In practice: It does nothing by itself. It’s worthless late game, when your opponent’s hand is empty. Best case scenario, it starts activating on turn three, since most discard effects are at sorcery speed and take mana to cast, and then it will only keep working about three to five times before again becoming useless. Unlike Shrieking Affliction, it doesn’t do anything once your opponent’s hand is empty. Finally, the payoff is just too weak – 2/2 zombies aren’t good enough when it takes so much work to make them, two mana is useless when you have nothing to spend it on, and the draw is worthless because you had to spend a card and mana to trigger it.

Verdict: The hype train for this card has been a hilarious spectacle. It has proven to be the single best argument for why direct democracy doesn’t work. This card sucks, and it’s also king of all scrub bait because scrubs designed it. Already, I have enraged a whole crowd of Waste Not fans who will be happy to provide the rest of us with some amusement in the comments section. BRING IT ON, HIPPIES!

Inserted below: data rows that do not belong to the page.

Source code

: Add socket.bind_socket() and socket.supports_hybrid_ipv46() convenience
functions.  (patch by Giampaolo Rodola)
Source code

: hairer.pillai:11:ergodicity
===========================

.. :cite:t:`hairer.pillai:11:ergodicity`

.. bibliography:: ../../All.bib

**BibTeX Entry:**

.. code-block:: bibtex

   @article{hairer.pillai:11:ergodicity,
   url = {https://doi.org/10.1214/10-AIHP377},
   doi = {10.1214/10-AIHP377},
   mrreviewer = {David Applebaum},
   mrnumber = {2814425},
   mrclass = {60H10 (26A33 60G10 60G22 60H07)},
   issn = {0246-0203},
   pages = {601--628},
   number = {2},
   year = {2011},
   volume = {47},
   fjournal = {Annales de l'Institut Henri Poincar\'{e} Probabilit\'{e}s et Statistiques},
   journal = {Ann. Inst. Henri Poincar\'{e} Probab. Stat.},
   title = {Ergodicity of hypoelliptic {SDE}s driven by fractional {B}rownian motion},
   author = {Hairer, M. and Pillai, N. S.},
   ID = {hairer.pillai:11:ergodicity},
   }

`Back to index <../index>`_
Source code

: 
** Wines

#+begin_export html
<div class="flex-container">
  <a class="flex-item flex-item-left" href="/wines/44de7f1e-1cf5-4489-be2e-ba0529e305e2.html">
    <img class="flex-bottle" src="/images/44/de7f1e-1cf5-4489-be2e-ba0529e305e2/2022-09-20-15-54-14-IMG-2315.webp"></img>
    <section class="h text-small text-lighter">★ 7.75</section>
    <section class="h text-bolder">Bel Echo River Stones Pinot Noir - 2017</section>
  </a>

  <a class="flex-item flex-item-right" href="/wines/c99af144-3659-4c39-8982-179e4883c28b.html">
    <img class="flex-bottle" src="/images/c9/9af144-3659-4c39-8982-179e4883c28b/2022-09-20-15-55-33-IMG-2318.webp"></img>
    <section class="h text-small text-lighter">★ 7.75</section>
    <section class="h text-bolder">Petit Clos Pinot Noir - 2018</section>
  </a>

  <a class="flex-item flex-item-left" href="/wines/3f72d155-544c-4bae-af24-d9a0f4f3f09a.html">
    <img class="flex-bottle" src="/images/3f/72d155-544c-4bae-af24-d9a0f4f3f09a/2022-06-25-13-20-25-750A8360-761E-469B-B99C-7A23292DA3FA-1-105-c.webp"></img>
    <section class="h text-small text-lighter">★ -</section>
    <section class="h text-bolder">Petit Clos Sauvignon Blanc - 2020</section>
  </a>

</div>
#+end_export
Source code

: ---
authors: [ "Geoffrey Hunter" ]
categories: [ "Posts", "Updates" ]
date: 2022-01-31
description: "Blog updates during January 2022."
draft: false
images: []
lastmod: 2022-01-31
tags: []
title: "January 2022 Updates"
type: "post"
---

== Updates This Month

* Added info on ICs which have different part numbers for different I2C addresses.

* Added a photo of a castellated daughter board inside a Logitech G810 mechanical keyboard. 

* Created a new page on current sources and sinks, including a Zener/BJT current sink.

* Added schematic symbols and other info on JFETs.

So, this concludes our little tour of card evaluation. Take away: It’s hard. I, myself, bought into some of these cards earlier on because they were dirt-cheap anyway, only to test them and find out why. So if you think these cards are underrated, don’t feel like the Lone Ranger (oops, I mean Revenant).

But also remember, as per the advice of my last article, that what cards you run don’t matter as much as your match-ups, format savvy, and plain dumb luck. So you could still argue any one of these cards wouldn’t do too much damage as a one-of in an otherwise strong competitive deck. And if you’re the next Travis Woo, keep on brewing that jank anyway!